+++ TASK INPUTS
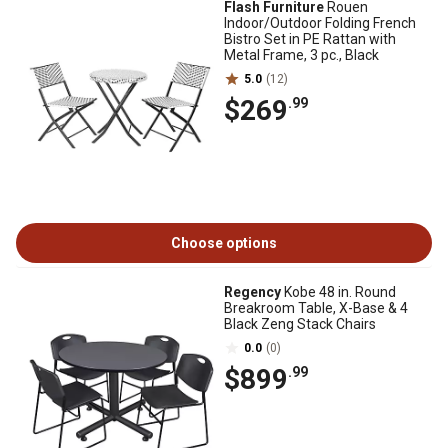
Flash Furniture
Rouen
Indoor/Outdoor Folding French
Bistro Set in PE Rattan with
Metal Frame, 3 pc., Black
5.0
(12)
$269
.99
Choose options
Regency
Kobe 48 in. Round
Breakroom Table, X-Base & 4
Black Zeng Stack Chairs
0.0
(0)
$899
.99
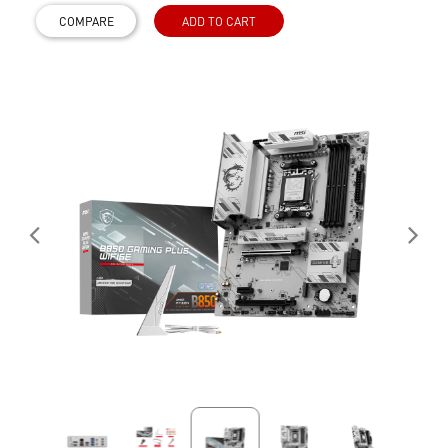
COMPARE
ADD TO CART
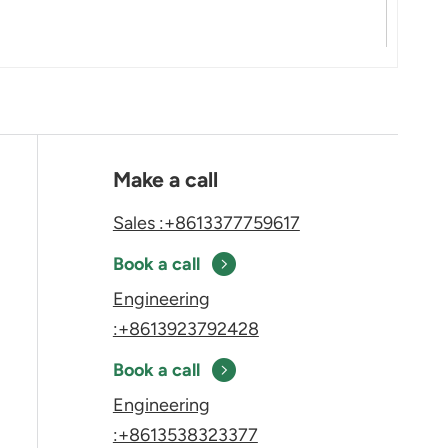
Make a call
Sales :+8613377759617
Book a call
Engineering
:+8613923792428
Book a call
Engineering
:+8613538323377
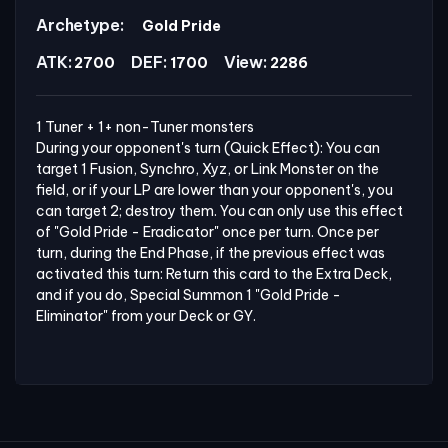
Archetype:
Gold Pride
ATK:
DEF:
View:
2700
1700
2286
1 Tuner + 1+ non-Tuner monsters

During your opponent's turn (Quick Effect): You can 
target 1 Fusion, Synchro, Xyz, or Link Monster on the 
field, or if your LP are lower than your opponent's, you 
can target 2; destroy them. You can only use this effect 
of "Gold Pride - Eradicator" once per turn. Once per 
turn, during the End Phase, if the previous effect was 
activated this turn: Return this card to the Extra Deck, 
and if you do, Special Summon 1 "Gold Pride - 
Eliminator" from your Deck or GY.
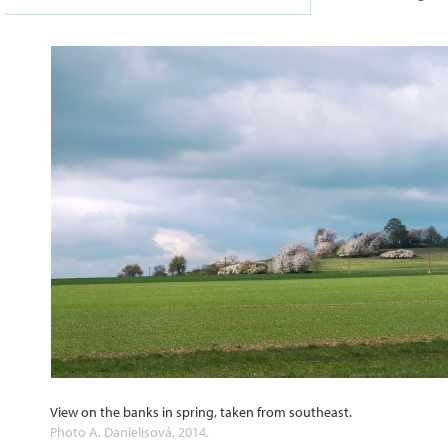
View on the banks in spring, taken from southeast.
Photo A. Danielisová, 2014.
++++++
**WORK ITEM**
Please repeat every record exactly, leaving the pictures out.

**ANSWER FOR THIS EXERCISE**
Flash Furniture
Rouen
Indoor/Outdoor Folding French
Bistro Set in PE Rattan with
Metal Frame, 3 pc., Black
5.0
(12)
$269
.99
Choose options
Regency
Kobe 48 in. Round
Breakroom Table, X-Base & 4
Black Zeng Stack Chairs
0.0
(0)
$899
.99
COMPARE
ADD TO CART
Make a call
Sales :+8613377759617
Book a call
Engineering
:+8613923792428
Book a call
Engineering
:+8613538323377
Archetype:
Gold Pride
ATK:
DEF:
View:
2700
1700
2286
1 Tuner + 1+ non-Tuner monsters

During your opponent's turn (Quick Effect): You can 
target 1 Fusion, Synchro, Xyz, or Link Monster on the 
field, or if your LP are lower than your opponent's, you 
can target 2; destroy them. You can only use this effect 
of "Gold Pride - Eradicator" once per turn. Once per 
turn, during the End Phase, if the previous effect was 
activated this turn: Return this card to the Extra Deck, 
and if you do, Special Summon 1 "Gold Pride - 
Eliminator" from your Deck or GY.
View on the banks in spring, taken from southeast.
Photo A. Danielisová, 2014.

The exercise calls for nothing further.